Leveraging Function Space Aggregation for Federated Learning at Scale
Nikita Dhawan, Nicole Mitchell, Zachary Charles, Zachary Garrett, Gintare Karolina Dziugaite
TL;DR
This work addresses federated learning with heterogeneous client data and prolonged local updates by reframing aggregation in function space. It introduces FedFish, a Fisher-information diagonal–weighted, function-space aggregation method that computes a closed-form global update and relies on local gradient-based estimates to capture client importance without accessing client data. Empirically, FedFish outperforms FedAvg as the number of local epochs grows, improves post-personalization and transfer performance across image and language benchmarks, and introduces the Client-Server Barrier as a diagnostic for aggregation quality.
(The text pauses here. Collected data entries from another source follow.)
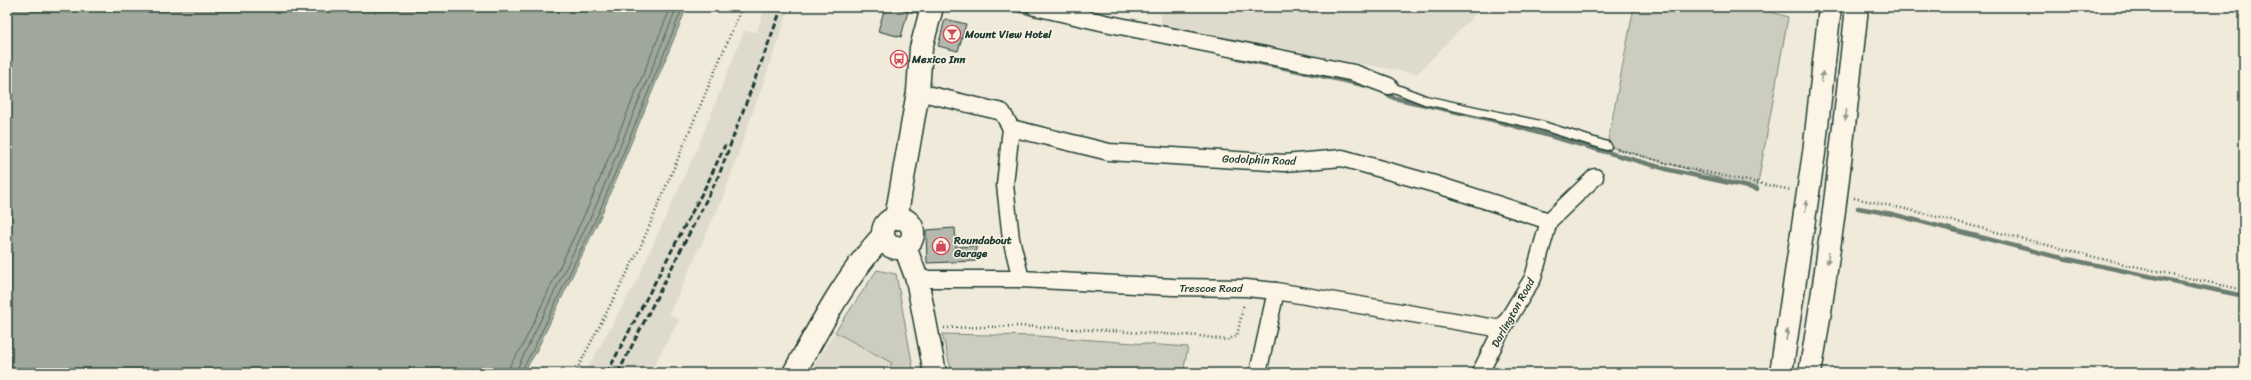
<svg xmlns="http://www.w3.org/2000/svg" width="2251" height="380" font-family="Sriracha,sans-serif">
	<rect width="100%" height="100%" fill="#efeada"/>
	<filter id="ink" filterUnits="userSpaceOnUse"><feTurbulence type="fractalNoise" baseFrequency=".025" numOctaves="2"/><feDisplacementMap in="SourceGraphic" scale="8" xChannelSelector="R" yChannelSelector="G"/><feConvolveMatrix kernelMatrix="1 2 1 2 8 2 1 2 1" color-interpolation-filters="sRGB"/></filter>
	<g filter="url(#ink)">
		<g fill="#dedbcc">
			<path d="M765,7H790L723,197L669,314L679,320L650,373H585L635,284L699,144L744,31L757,32Z"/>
			<path d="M1130,7H1479L1477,12L1417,74L1221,38L1161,25V14Z"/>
			<path d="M835,332L892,363L886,373H809Z"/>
		</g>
		<g fill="#cccdbf" stroke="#76857a">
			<path d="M1634,7H1756L1788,17L1757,189L1607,146Z"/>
			<path d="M877,270L896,274L914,373H887L892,363L835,332Z"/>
			<path d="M942,334L1038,336L1188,347L1183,373H952Z"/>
		</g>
		<path fill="#9fa89a" stroke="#6c7d71" d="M7,7H687L603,211L535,354L523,373H7Z"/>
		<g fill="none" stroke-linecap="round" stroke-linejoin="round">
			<g stroke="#52685d" stroke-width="1">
				<path d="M509,373L510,365L522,347L589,205L671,7"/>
				<path d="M515,373L595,208L677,7"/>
				<path d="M520,373L532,352L600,210L683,7"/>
			</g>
			<g stroke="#6c7d71" stroke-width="4.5">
				<path d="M1003,7L1037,15"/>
				<path d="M1238,58L1368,86"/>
				<path d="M1380,90L1394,98L1493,120L1670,170L1757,189"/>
				<path d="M1858,208L1892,214L2053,256L2244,296"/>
			</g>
		</g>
		<g fill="#b5b9ad" stroke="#1f3d34">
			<path d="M885,7L908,11L901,37L878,31Z"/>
			<path d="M945,19L966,24L958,51L938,46Z"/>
			<path d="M955,228L956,247L976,246V261L927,263L926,230Z"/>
		</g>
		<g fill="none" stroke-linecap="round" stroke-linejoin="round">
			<defs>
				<g id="lane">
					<path d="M914,7L929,11"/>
					<path d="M1389,86L1425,100L1540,125L1607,146"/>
				</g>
				<g id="street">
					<path d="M1035,7L1105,23L1354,73L1389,86"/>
					<path d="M918,92L1002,112L1011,128L1005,185L1011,239L1021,279"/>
					<path d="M1011,128L1109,152L1284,163L1342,158L1438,185L1549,221"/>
					<path d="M917,279H1021L1173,287L1246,288L1276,291L1502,329"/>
					<path d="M1258,373L1276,291"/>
					<path d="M1480,373L1502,329L1533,278L1549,221L1595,177"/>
				</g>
				<g id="secondary">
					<circle cx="898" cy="233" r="15"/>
					<path d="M896,218L918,92L921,48L932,7"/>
					<path d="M905,247L917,279L935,373"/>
					<path d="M794,373C820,326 846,276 882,237"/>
				</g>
				<g id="highway">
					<path d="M1781,373L1814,153L1830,7"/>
					<path d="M1810,373C1831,252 1844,129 1857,7"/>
				</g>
			</defs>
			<use href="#lane" stroke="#1f3d34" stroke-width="11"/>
			<use href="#street" stroke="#1f3d34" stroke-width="19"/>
			<use href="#secondary" stroke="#1f3d34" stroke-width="25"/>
			<use href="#highway" stroke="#1f3d34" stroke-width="25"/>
			<g stroke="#1f3d34" stroke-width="2.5" stroke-dasharray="1 3" stroke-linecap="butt">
				<path d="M1617,149L1677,166L1791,190"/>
				<path d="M1854,198L1906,209L2106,260L2244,290"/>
				<path d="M944,328L1021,326L1199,336L1226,340L1237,336L1244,303"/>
				<path d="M575,373L640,248L742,7"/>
			</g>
			<use href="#lane" stroke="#fcf5e5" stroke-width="8"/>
			<use href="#street" stroke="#fcf5e5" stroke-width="16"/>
			<use href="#secondary" stroke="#fcf5e5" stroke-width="22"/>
			<use href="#highway" stroke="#fcf5e5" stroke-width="22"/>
			<g stroke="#1f3d34" stroke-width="3" stroke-dasharray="6 3" stroke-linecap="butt">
				<path d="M607,373L709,180L725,145"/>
				<path d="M618,373L719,175L782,7"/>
			</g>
		</g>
		<defs><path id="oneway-solid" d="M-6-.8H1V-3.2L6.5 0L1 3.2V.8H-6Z"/></defs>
		<g fill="#8e998c">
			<use href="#oneway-solid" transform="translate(1822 77) rotate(-84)"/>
			<use href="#oneway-solid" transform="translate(1846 115) rotate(96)"/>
			<use href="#oneway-solid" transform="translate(1806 206) rotate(-82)"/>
			<use href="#oneway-solid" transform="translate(1828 258) rotate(98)"/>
			<use href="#oneway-solid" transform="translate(1787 335) rotate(-81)"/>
		</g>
	</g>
	<defs>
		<symbol id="bar-ring" viewBox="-11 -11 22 22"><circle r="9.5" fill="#fcf5e5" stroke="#d1495b" stroke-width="1.5"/><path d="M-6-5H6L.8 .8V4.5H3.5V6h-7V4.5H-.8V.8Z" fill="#d1495b"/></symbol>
		<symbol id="bus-ring" viewBox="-11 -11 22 22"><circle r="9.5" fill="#fcf5e5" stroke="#d1495b" stroke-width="1.5"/><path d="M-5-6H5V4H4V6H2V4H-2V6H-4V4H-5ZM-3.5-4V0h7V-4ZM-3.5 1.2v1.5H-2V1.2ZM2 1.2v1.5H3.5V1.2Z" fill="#d1495b"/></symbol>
		<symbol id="shop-ring" viewBox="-11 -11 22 22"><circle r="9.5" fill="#fcf5e5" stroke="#d1495b" stroke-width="1.5"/><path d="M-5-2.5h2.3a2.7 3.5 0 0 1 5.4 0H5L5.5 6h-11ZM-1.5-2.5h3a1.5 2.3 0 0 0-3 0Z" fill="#d1495b"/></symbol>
	</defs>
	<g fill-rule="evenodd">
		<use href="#bar-ring" x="942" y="24" width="20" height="20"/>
		<use href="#bus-ring" x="889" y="49" width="20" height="20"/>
		<use href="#shop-ring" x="931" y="236" width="20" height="20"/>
	</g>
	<g text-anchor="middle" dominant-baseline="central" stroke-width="3" stroke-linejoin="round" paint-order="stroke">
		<g font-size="11" font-weight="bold" fill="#1f3d34" stroke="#fcf5e5" text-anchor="start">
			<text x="965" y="34">Mount View Hotel</text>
			<text x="912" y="59">Mexico Inn</text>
			<text x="954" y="240">Roundabout<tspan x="954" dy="13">Garage</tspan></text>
		</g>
		<g font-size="11" fill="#1f3d34" stroke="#fcf5e5">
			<text transform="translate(1259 160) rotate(2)">Godolphin Road</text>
			<text x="1211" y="288">Trescoe Road</text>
			<text transform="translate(1513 313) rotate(-61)">Darlington Road</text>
		</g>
	</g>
	<rect width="2251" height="380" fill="none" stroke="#fcf5e5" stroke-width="24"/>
	<rect x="12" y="12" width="2227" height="356" fill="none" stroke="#1f3d34" stroke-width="1.5" filter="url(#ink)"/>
</svg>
The approach shows practical benefits for scalable FL, highlighting trade-offs in communication and potential extensions to higher-order Fisher estimates and privacy-preserving adaptations.
Abstract
The federated learning paradigm has motivated the development of methods for aggregating multiple client updates into a global server model, without sharing client data. Many federated learning algorithms, including the canonical Federated Averaging (FedAvg), take a direct (possibly weighted) average of the client parameter updates, motivated by results in distributed optimization. In this work, we adopt a function space perspective and propose a new algorithm, FedFish, that aggregates local approximations to the functions learned by clients, using an estimate based on their Fisher information. We evaluate FedFish on realistic, large-scale cross-device benchmarks. While the performance of FedAvg can suffer as client models drift further apart, we demonstrate that FedFish is more robust to longer local training. Our evaluation across several settings in image and language benchmarks shows that FedFish outperforms FedAvg as local training epochs increase. Further, FedFish results in global networks that are more amenable to efficient personalization via local fine-tuning on the same or shifted data distributions. For instance, federated pretraining on the C4 dataset, followed by few-shot personalization on Stack Overflow, results in a 7% improvement in next-token prediction by FedFish over FedAvg.